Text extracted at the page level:

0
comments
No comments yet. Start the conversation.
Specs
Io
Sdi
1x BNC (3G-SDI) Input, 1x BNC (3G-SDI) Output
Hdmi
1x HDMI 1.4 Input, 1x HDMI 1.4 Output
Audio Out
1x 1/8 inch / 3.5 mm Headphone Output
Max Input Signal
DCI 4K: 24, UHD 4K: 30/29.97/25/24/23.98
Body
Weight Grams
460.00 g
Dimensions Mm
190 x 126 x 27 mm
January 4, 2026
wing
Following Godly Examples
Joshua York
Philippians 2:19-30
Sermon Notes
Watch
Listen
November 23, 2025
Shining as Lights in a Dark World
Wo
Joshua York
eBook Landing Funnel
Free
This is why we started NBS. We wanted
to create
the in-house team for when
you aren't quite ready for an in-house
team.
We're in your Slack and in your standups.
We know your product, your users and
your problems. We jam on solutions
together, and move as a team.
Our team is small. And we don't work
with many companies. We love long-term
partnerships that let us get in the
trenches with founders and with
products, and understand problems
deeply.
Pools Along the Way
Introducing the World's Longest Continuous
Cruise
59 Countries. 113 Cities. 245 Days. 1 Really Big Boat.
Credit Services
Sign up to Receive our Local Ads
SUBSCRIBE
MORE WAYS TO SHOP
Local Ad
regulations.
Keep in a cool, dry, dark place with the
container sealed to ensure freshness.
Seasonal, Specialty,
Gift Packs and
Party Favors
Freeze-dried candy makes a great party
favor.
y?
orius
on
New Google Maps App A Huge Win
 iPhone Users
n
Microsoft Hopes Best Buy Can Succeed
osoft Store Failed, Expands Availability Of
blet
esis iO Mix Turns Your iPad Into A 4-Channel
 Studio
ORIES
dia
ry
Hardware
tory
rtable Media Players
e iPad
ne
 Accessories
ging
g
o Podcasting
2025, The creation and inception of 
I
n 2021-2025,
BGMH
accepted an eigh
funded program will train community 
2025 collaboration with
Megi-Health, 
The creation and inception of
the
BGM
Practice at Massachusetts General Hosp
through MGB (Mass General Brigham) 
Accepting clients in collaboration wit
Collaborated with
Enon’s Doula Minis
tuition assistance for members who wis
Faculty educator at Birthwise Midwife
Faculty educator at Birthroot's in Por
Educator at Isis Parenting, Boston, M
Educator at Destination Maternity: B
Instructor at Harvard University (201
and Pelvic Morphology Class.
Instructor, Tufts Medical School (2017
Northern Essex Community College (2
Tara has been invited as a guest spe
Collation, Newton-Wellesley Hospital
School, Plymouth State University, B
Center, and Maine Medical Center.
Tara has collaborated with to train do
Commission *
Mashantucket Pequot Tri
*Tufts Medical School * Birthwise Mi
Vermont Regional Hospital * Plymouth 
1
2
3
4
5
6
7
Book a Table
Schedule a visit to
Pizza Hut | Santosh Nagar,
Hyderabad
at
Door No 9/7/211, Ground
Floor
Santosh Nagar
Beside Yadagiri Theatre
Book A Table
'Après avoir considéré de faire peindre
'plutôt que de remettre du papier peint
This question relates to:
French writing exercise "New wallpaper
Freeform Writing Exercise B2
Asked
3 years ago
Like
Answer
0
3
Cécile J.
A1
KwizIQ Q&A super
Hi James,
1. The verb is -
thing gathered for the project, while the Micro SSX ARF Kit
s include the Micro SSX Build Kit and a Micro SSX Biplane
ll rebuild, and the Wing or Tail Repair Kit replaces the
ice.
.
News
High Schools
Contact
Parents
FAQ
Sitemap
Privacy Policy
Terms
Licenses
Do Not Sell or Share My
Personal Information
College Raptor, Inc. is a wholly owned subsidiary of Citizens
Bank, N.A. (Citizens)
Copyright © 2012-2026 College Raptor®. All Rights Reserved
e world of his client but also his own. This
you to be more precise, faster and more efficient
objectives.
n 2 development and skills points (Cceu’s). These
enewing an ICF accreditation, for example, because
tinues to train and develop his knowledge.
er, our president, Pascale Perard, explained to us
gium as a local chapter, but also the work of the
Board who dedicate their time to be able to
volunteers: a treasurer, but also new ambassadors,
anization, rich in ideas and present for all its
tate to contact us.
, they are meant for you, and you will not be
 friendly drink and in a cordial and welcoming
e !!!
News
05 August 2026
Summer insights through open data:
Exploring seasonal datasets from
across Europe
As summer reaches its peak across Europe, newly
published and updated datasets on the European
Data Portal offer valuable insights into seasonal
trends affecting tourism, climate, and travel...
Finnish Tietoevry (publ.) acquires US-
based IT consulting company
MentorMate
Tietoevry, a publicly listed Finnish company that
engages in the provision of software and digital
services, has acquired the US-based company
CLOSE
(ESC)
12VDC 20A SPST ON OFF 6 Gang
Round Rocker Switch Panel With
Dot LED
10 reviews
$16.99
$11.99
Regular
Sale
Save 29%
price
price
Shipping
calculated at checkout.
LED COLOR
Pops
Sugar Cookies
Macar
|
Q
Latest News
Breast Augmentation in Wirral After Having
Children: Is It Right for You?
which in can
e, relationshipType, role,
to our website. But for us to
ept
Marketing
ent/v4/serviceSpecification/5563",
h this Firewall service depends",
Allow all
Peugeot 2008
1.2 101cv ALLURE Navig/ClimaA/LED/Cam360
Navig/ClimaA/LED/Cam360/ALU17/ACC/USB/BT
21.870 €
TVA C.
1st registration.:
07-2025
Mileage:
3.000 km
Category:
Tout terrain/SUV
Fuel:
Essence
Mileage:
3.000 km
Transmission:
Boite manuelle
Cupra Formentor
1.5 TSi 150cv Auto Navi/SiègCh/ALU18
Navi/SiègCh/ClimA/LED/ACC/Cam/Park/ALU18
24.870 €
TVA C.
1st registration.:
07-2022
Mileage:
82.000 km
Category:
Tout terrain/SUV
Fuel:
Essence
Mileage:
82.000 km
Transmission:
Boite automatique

**Work request:** Gather every line from the entries above that contains the string "inception", and copy each one. Case counts.

**Output of the task:**
2025, The creation and inception of 
The creation and inception of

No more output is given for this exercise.